Items
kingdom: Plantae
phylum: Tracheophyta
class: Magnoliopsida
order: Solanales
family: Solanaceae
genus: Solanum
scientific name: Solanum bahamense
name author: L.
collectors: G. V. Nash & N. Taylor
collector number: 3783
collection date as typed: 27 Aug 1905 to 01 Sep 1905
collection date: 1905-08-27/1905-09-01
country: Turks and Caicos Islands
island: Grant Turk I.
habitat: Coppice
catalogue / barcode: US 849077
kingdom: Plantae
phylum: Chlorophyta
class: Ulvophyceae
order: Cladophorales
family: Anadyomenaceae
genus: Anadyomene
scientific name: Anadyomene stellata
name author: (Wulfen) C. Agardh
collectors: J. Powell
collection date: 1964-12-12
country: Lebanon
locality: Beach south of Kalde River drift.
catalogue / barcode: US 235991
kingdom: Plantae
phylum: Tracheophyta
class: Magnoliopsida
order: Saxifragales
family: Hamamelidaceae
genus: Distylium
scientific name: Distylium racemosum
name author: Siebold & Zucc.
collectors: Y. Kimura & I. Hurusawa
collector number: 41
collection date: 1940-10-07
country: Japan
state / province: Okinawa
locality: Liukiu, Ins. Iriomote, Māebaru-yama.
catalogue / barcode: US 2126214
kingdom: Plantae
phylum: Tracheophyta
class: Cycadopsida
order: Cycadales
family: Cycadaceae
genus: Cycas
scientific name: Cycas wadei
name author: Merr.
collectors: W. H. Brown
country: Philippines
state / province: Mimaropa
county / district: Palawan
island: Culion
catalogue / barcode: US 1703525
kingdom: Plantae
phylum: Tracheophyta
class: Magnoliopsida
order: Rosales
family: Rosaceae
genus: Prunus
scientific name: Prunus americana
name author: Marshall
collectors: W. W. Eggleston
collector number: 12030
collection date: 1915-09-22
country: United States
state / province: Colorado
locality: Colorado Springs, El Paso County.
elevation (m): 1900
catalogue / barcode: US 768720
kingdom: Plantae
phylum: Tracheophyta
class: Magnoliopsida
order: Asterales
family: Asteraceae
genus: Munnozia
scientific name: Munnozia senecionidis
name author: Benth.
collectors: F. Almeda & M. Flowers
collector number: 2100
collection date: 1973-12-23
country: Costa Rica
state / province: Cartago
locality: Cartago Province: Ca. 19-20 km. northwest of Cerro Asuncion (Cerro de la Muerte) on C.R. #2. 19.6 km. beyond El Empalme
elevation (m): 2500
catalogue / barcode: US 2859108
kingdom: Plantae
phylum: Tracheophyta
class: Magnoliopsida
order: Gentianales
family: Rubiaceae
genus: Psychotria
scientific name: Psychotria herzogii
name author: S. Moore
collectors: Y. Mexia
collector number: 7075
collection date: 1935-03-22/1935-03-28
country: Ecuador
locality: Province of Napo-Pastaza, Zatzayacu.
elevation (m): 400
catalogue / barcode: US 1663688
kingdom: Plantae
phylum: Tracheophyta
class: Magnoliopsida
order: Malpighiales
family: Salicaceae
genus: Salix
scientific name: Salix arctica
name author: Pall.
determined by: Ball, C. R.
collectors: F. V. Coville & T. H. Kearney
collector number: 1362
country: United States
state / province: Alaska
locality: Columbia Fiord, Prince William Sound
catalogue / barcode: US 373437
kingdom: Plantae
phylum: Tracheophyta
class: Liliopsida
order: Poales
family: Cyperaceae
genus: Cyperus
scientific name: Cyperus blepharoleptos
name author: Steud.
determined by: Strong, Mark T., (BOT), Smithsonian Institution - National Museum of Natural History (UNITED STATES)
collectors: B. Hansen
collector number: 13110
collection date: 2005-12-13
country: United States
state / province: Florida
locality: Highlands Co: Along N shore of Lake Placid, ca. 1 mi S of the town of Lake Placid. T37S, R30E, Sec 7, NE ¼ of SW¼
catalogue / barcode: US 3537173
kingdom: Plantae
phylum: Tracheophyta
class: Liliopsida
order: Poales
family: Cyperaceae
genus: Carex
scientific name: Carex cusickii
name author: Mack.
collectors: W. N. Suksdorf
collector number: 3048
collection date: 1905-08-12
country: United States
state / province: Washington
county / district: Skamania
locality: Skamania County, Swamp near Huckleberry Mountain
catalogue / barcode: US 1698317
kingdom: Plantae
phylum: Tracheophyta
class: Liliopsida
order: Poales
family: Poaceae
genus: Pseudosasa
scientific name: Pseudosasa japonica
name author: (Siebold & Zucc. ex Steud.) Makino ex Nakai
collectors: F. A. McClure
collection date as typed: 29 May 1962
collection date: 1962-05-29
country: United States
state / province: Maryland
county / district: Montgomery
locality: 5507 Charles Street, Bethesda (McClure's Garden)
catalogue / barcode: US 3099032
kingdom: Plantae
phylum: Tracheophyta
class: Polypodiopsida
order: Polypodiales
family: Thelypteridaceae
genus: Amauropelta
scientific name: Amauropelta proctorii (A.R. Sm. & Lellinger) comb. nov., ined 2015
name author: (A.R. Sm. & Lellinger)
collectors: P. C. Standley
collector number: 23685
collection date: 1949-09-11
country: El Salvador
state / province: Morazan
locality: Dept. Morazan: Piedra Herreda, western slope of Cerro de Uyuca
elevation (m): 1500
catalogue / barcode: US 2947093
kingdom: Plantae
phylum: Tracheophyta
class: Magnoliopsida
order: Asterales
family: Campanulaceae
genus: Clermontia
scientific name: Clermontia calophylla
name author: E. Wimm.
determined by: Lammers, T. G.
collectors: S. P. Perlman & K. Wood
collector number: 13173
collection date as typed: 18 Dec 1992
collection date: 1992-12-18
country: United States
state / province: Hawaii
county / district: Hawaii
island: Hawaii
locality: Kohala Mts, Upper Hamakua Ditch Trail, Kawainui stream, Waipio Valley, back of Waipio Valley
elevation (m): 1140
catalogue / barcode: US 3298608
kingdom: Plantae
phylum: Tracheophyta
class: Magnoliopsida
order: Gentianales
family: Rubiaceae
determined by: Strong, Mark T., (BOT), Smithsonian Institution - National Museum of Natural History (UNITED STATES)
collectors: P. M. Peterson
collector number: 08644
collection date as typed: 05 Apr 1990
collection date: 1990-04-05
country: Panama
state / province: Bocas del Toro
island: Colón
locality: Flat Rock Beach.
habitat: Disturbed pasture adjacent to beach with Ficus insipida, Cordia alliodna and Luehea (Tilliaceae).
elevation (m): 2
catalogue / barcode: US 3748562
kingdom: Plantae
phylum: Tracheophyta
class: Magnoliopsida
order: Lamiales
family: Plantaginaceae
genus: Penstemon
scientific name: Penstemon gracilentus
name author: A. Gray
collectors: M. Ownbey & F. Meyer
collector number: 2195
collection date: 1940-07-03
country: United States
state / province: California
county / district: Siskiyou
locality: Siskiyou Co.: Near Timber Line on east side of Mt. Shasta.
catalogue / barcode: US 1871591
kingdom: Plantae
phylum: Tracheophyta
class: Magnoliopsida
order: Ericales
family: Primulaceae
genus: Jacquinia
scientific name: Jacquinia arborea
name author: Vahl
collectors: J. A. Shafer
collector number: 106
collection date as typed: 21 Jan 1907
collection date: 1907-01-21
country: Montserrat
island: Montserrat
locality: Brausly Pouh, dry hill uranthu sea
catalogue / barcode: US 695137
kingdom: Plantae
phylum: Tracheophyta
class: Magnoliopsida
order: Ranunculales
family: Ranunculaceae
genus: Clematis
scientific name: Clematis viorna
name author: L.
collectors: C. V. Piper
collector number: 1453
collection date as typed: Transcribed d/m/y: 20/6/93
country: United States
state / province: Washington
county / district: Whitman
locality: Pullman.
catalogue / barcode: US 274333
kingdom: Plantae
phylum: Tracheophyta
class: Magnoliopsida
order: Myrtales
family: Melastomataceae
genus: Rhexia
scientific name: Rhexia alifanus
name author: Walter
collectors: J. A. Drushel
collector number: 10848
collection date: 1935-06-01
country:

Given problem
Set out the lines of the items above, from the line containing "collectors: S. P. Perlman & K. Wood" through the line containing "collector number: 106", as a numbered list with blank lines omitted.

Correct answer
1. collectors: S. P. Perlman & K. Wood
2. collector number: 13173
3. collection date as typed: 18 Dec 1992
4. collection date: 1992-12-18
5. country: United States
6. state / province: Hawaii
7. county / district: Hawaii
8. island: Hawaii
9. locality: Kohala Mts, Upper Hamakua Ditch Trail, Kawainui stream, Waipio Valley, back of Waipio Valley
10. elevation (m): 1140
11. catalogue / barcode: US 3298608
12. kingdom: Plantae
13. phylum: Tracheophyta
14. class: Magnoliopsida
15. order: Gentianales
16. family: Rubiaceae
17. determined by: Strong, Mark T., (BOT), Smithsonian Institution - National Museum of Natural History (UNITED STATES)
18. collectors: P. M. Peterson
19. collector number: 08644
20. collection date as typed: 05 Apr 1990
21. collection date: 1990-04-05
22. country: Panama
23. state / province: Bocas del Toro
24. island: Colón
25. locality: Flat Rock Beach.
26. habitat: Disturbed pasture adjacent to beach with Ficus insipida, Cordia alliodna and Luehea (Tilliaceae).
27. elevation (m): 2
28. catalogue / barcode: US 3748562
29. kingdom: Plantae
30. phylum: Tracheophyta
31. class: Magnoliopsida
32. order: Lamiales
33. family: Plantaginaceae
34. genus: Penstemon
35. scientific name: Penstemon gracilentus
36. name author: A. Gray
37. collectors: M. Ownbey & F. Meyer
38. collector number: 2195
39. collection date: 1940-07-03
40. country: United States
41. state / province: California
42. county / district: Siskiyou
43. locality: Siskiyou Co.: Near Timber Line on east side of Mt. Shasta.
44. catalogue / barcode: US 1871591
45. kingdom: Plantae
46. phylum: Tracheophyta
47. class: Magnoliopsida
48. order: Ericales
49. family: Primulaceae
50. genus: Jacquinia
51. scientific name: Jacquinia arborea
52. name author: Vahl
53. collectors: J. A. Shafer
54. collector number: 106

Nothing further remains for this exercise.